Free Tier Doesn't Mean Free at Production Scale
The scenario mentions cost reduction and a candidate spots an answer referencing the Azure free tier or a zero-cost service. The instinct is right in direction but wrong in scope. Free tiers cap at usage thresholds; reserved instances require upfront commitment; support plans carry tiered SLA costs. The exam is testing whether you apply the actual billing constraint — not whether you pattern-match on the word 'free.'
The Scenario
A company wants to optimize costs for VMs running production workloads with predictable demand. You recommend Azure Reserved VM Instances for 3 years to maximize the discount. But the scenario says the company is "mid-migration and plans to rightsize workloads within the next quarter." Locking into a 3-year reservation for a D4s_v3 that will become a B2s after rightsizing means paying for 4x the compute you need. The correct answer is Azure Hybrid Benefit (if they have Windows Server licenses) combined with Azure Advisor rightsizing recommendations first, then reservations after workloads stabilize.
How to Spot It
- •Azure reservations lock you into specific VM families, regions, and terms. If the scenario mentions migration, modernization, or rightsizing, reservations are premature. The exam tests whether you stabilize workloads before committing.

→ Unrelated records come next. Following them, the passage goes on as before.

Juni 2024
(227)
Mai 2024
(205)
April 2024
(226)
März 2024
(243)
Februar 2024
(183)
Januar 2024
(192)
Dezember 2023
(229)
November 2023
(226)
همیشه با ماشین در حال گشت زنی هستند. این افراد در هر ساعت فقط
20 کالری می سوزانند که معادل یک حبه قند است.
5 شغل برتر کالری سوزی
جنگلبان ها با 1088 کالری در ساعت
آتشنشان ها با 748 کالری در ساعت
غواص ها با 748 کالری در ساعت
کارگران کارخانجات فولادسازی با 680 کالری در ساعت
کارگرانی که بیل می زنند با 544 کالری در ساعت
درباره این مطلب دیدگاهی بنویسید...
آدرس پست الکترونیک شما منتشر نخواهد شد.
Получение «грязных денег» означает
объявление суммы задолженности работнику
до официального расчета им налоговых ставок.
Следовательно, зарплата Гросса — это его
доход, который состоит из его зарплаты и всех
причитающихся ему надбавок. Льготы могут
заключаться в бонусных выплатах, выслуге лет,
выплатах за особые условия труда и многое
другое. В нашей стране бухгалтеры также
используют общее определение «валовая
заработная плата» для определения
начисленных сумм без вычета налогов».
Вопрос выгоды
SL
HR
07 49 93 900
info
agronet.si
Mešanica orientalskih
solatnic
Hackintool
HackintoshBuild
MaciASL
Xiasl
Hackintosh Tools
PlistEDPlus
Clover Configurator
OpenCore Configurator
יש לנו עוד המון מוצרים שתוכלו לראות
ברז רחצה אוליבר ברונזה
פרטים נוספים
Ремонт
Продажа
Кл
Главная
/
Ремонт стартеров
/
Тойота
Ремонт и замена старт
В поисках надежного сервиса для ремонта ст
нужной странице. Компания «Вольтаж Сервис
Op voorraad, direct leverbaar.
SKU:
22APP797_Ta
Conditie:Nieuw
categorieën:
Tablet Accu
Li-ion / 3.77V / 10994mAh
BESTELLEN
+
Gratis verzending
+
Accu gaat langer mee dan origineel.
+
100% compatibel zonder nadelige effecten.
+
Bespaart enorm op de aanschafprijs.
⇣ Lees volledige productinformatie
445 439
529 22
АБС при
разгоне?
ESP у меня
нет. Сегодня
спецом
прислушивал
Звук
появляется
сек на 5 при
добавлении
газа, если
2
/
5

- •Azure Functions Consumption plan charges per execution ($0.20 per million) plus execution time. For a workload that runs constantly at 100 executions per second, the Consumption plan costs more than a Premium plan with reserved instances. The exam tests whether you calculate consumption costs for high-frequency workloads.
- •Azure Storage lifecycle management can move data from Hot to Cool (50% cheaper) to Archive (90% cheaper). But rehydrating from Archive takes up to 15 hours with Standard priority. Questions about "rarely accessed data that must be available within minutes" test whether you know Archive retrieval times eliminate it — Cool tier is the answer.
Decision Rules
Whether consumption-based serverless pricing is the cost-optimal model for a steady-state, always-on workload, or whether a managed PaaS with predictable dedicated-tier pricing satisfies both the operational-overhead-minimization and cost-predictability constraints simultaneously.

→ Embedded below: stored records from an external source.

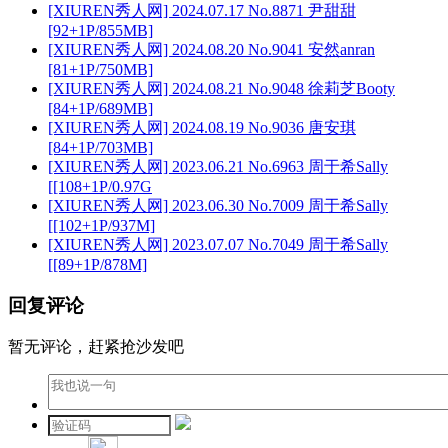
[XIUREN秀人网] 2024.07.17 No.8871 尹甜甜
[92+1P/855MB]
[XIUREN秀人网] 2024.08.20 No.9041 安然anran
[81+1P/750MB]
[XIUREN秀人网] 2024.08.21 No.9048 徐莉芝Booty
[84+1P/689MB]
[XIUREN秀人网] 2024.08.19 No.9036 唐安琪
[84+1P/703MB]
[XIUREN秀人网] 2023.06.21 No.6963 周于希Sally
[[108+1P/0.97G
[XIUREN秀人网] 2023.06.30 No.7009 周于希Sally
[[102+1P/937M]
[XIUREN秀人网] 2023.07.07 No.7049 周于希Sally
[[89+1P/878M]
回复评论
暂无评论，赶紧抢沙发吧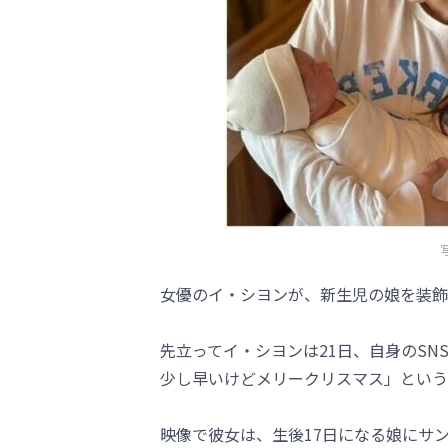
写
女優のイ・シヨンが、新生児の娘を装飾
先立ってイ・シヨンは21日、自身のS
少し早いけどメリークリスマス」という
映像で彼女は、生後17日になる娘にサ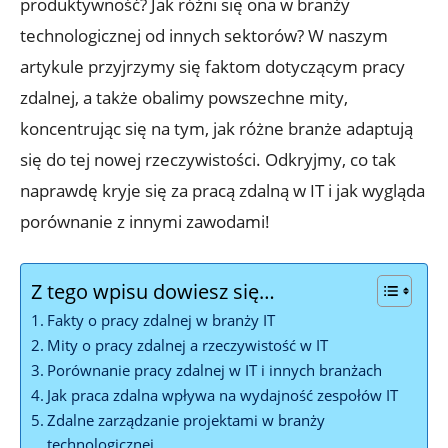
produktywność?⁣ Jak różni się ona w branży
technologicznej ‍od innych ⁣sektorów? W naszym
artykule‍ przyjrzymy się faktom ⁣dotyczącym pracy
zdalnej, a⁣ także obalimy powszechne mity,⁤
koncentrując się na tym, jak różne branże adaptują
się ‍do tej nowej rzeczywistości. Odkryjmy, ​co tak⁤
naprawdę kryje⁢ się‌ za pracą zdalną ⁣w​ IT i jak wygląda
porównanie⁣ z innymi zawodami!
Z tego wpisu dowiesz się…
Fakty o pracy zdalnej​ w branży IT
Mity o pracy zdalnej a rzeczywistość w IT
Porównanie pracy zdalnej w ‍IT i ​innych branżach
Jak praca ‌zdalna wpływa na ‍wydajność zespołów IT
Zdalne zarządzanie projektami ‍w branży
technologicznej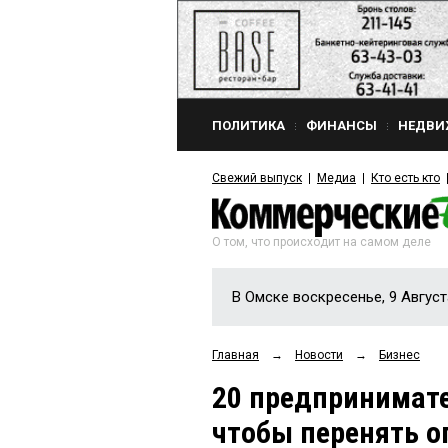
ПОЛИТИКА
ФИНАНСЫ
НЕДВИ
Свежий выпуск
Медиа
Кто есть кто
О том, что происходит на самом деле
В Омске воскресенье, 9 Август
Главная
→
Новости
→
Бизнес
20 предпринимате
чтобы перенять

Choose availability zones (intra-region, no cross-region data-transfer charges) over region pairs (inter-region geo-replication, which adds replication storage and egress costs) when the RTO target is satisfied by datacenter-level fault isolation and data must remain cost-efficiently within a single region.
Availability zone configuration and billing commitment tier are fully independent controls — zone placement must be explicitly declared at VM provisioning time via Azure Resource Manager regardless of whether the VM uses on-demand or reserved pricing, and selecting a Reserved Instance discount does not confer any fault-isolation or zone-distribution behavior.
Whether single-datacenter fault tolerance under a region-locked Azure Policy assignment is best achieved with availability zones (intra-region isolation, policy-compliant, no secondary-region cost) or region-pair replication (inter-region, expands residency scope beyond the policy-allowed region and incurs secondary compute and egress charges).
Whether Azure Policy's location-restriction scope inherently confers zone-redundancy within that region, or whether datacenter fault isolation requires an independent, explicit zone-placement declaration in the ARM deployment configuration.
Determine whether Azure Tags exert any fault-isolation or placement behavior (they do not) and whether zone-redundant deployment must be explicitly declared in ARM templates, which incurs additional per-zone VM compute charges the tag-based claim incorrectly dismisses.